I was concerned at the number of one-offs and different versions of instruments we were producing so for an Open Day in 1956 I created a display of the processes involved in taking a new instrument from the Research phase into Production.  The Joint Managing Director responsible for Production was scathing about my display and thought I should spend my time designing rather than waste it on analyzing what we were doing.  This was the start of my interest in design processes and years later I used in an altogether different context the material gathered for the display.

One new and increasingly important activity for me started because I was at Cambridge Instruments. In 1955 two fellow-managers John Hammond & John Davis, with the approval of senior wrangler Cecil Mason, a Director of the Company, proposed me for membership of Alma Mater, a Cambridge Lodge for Oxbridge M.A.s. The person who did a great deal of work in presenting me to the Lodge, coming to my home to brief me on what I was to learn, was Arthur Armitage, a Fellow of Queens College.

I was also active in the Anglican church and the ecumenical movement. As a family we attended Holy Trinity Church in the centre of Cambridge. The Vicar was Stanley Betts, greatly esteemed for his lively sermons as well as for the excellent preachers and the high proportion of undergraduates he attracted to Sunday Services. I was a member of his fascinating Men's Group, I became a sidesman, then a member of the Parochial Church Council (PCC) and Trustee of a Charity as well as a member of the Cambridge Christian Council. One particularly memorable event was a debate in the Union chamber in which the Churches endeavoured to come up with an agreed pronouncement on Suez. In the end the Council in effect said "May God‛s will be done".  Meanwhile, back in North Kensington my dear father was presented to H.R.H. The Duchess of Kent at the laying of the foundation stone of a new St. Helens Church, to replace the one destroyed during the Blitz.
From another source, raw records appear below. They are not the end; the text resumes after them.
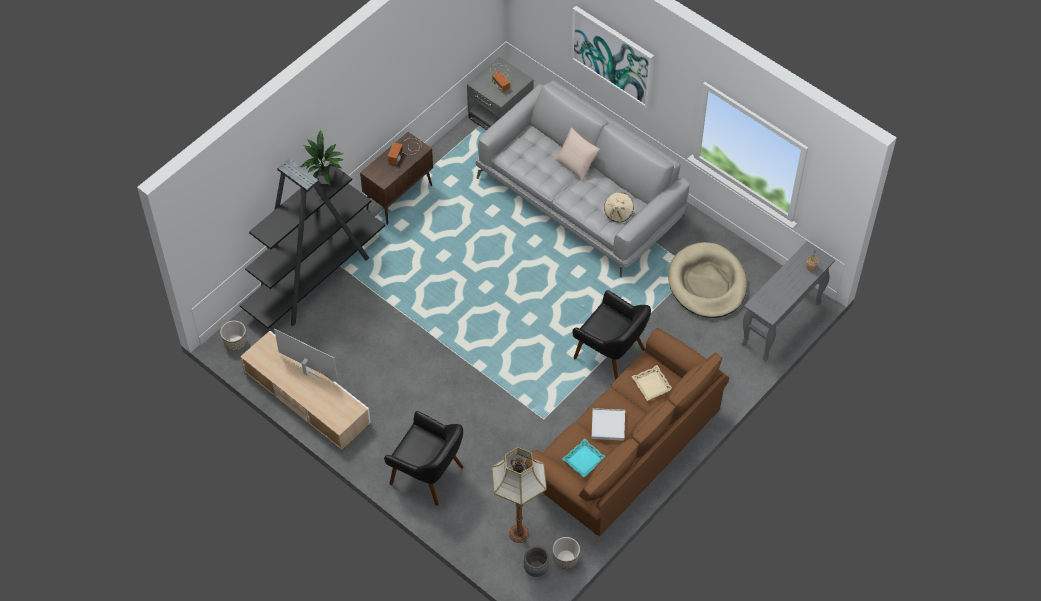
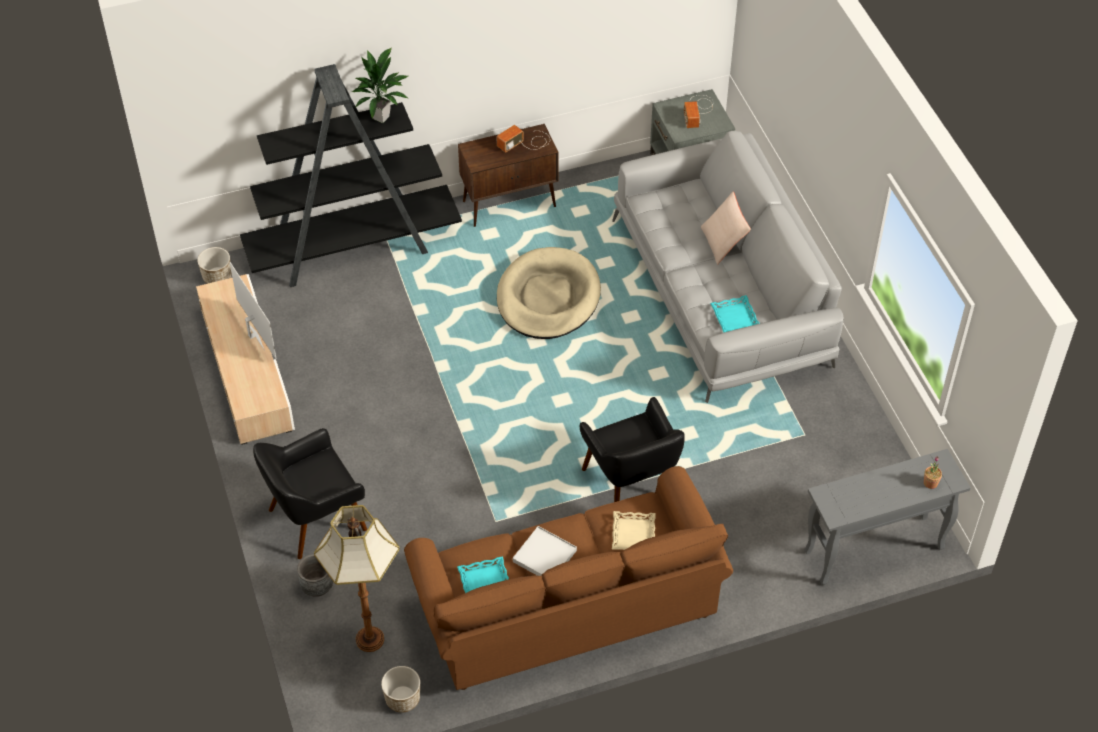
camera: 30 degrees right, 5 degrees down
(428, 475) = (315, 519): black armchair -> black armchair turned 90 degrees clockwise
(536, 568) = (359, 691): grey planter -> grey planter (317, 586)
(613, 55) = (813, 114): picture -> none
(618, 213) = (735, 317): beige hat -> turquoise tray
(707, 283) = (810, 458): beige dog bed -> beige dog bed (548, 297)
While I was at Cambridge Instruments there was another development which proved very important, namely my involvement in IEE (Institution of Electrical Engineers) committees. This began when Nat Hiller, a Technical College lecturer, invited me to serve on the IEE‛s East Anglian Committee of which he was Secretary.

 

FROM TOWN TO GOWN

My move from Town to Gown started in mid-September 1956 when I saw an advertisement, probably in  the Daily Telegraph, for a post at the Cavendish Laboratory. I got my application in by the end of September and on a Saturday morning about a month later I attended for interview at the Cavendish. Mr. E.H.K. Dibden, the Secretary of the Cavendish, with a surprised expression on his face, murmured "We know you" as he conducted me to Professor Mott's office. I found the atmosphere remarkably friendly and I got the job. It was later that day that I realised that E.H.K. (Kenneth) Dibden was a member of Alma Mater Lodge.

Cambridge Instruments asked me to state what I wanted to stay with them but I decided I would move anyway. This was just as well because, before I had written accepting the offer, my appointment was announced in The Times.

About 20 years later, a prospective employer told me that when he had enquired about my work at Cambridge Instruments he had been been informed that I had been a wireman (i.e. I worked on the production side, wiring up instruments) and that I had a drink problem.  This false report may have been due to a mix-up in Personnel records but in view of the disinformation deliberately promulgated the thought must be entertained that the report was other than accidental.